Start

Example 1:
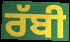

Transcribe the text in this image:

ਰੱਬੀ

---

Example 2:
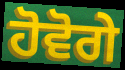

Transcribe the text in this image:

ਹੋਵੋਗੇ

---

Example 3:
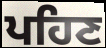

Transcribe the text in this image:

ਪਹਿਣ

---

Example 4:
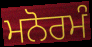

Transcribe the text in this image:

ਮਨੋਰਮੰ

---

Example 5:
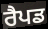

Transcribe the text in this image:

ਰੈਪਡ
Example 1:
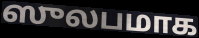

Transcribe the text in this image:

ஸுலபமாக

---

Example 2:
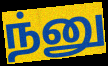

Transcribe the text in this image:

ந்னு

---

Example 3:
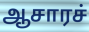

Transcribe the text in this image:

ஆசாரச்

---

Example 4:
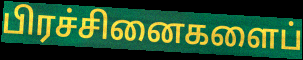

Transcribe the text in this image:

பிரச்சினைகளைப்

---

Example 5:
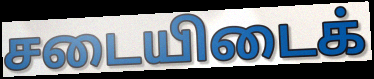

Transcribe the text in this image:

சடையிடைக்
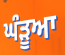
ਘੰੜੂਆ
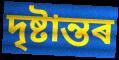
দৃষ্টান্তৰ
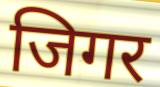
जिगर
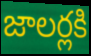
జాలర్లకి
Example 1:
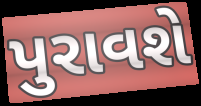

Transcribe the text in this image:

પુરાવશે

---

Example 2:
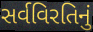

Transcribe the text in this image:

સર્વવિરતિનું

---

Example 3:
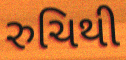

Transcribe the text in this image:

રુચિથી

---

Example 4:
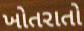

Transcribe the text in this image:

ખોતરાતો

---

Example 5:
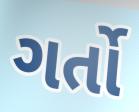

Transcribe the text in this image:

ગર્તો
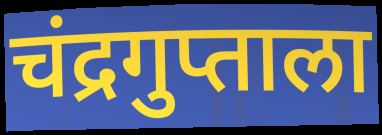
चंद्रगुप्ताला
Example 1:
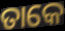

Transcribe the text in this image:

End

*What the task requires*
Retype the entire listing above line for line, leaving out the pictures.

*Answer to the task*
Example 1:

Transcribe the text in this image:

ਰੱਬੀ

---

Example 2:

Transcribe the text in this image:

ਹੋਵੋਗੇ

---

Example 3:

Transcribe the text in this image:

ਪਹਿਣ

---

Example 4:

Transcribe the text in this image:

ਮਨੋਰਮੰ

---

Example 5:

Transcribe the text in this image:

ਰੈਪਡ
Example 1:

Transcribe the text in this image:

ஸுலபமாக

---

Example 2:

Transcribe the text in this image:

ந்னு

---

Example 3:

Transcribe the text in this image:

ஆசாரச்

---

Example 4:

Transcribe the text in this image:

பிரச்சினைகளைப்

---

Example 5:

Transcribe the text in this image:

சடையிடைக்
ਘੰੜੂਆ
দৃষ্টান্তৰ
जिगर
జాలర్లకి
Example 1:

Transcribe the text in this image:

પુરાવશે

---

Example 2:

Transcribe the text in this image:

સર્વવિરતિનું

---

Example 3:

Transcribe the text in this image:

રુચિથી

---

Example 4:

Transcribe the text in this image:

ખોતરાતો

---

Example 5:

Transcribe the text in this image:

ગર્તો
चंद्रगुप्ताला
Example 1:

Transcribe the text in this image:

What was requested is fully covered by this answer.